To do
Below are entries; output exactly the lines from the one with "GET STARTED" to the one with "S1 streaming", both included, and nothing else.

Data section
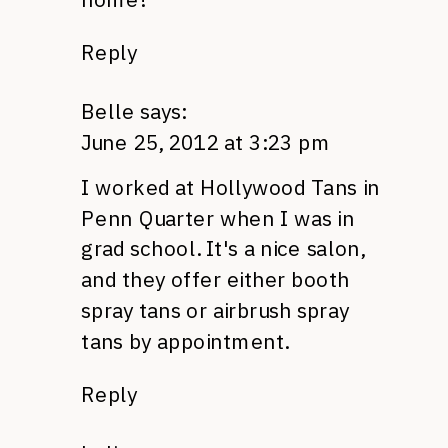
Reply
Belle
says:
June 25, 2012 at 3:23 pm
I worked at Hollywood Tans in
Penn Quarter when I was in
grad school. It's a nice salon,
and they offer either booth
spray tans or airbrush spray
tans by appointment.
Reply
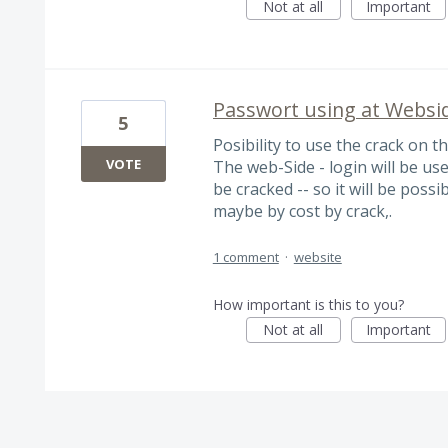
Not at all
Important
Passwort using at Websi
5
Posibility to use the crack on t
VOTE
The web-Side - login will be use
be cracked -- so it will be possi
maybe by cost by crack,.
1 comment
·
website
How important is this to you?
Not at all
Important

--

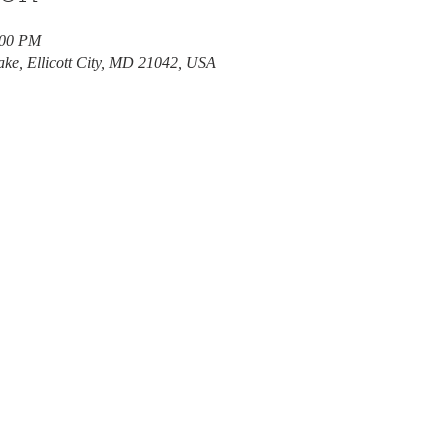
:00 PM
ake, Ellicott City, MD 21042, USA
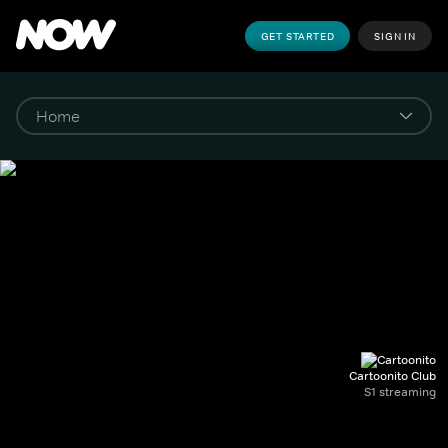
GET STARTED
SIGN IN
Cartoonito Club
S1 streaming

Your solution
GET STARTED
SIGN IN
Cartoonito Club
S1 streaming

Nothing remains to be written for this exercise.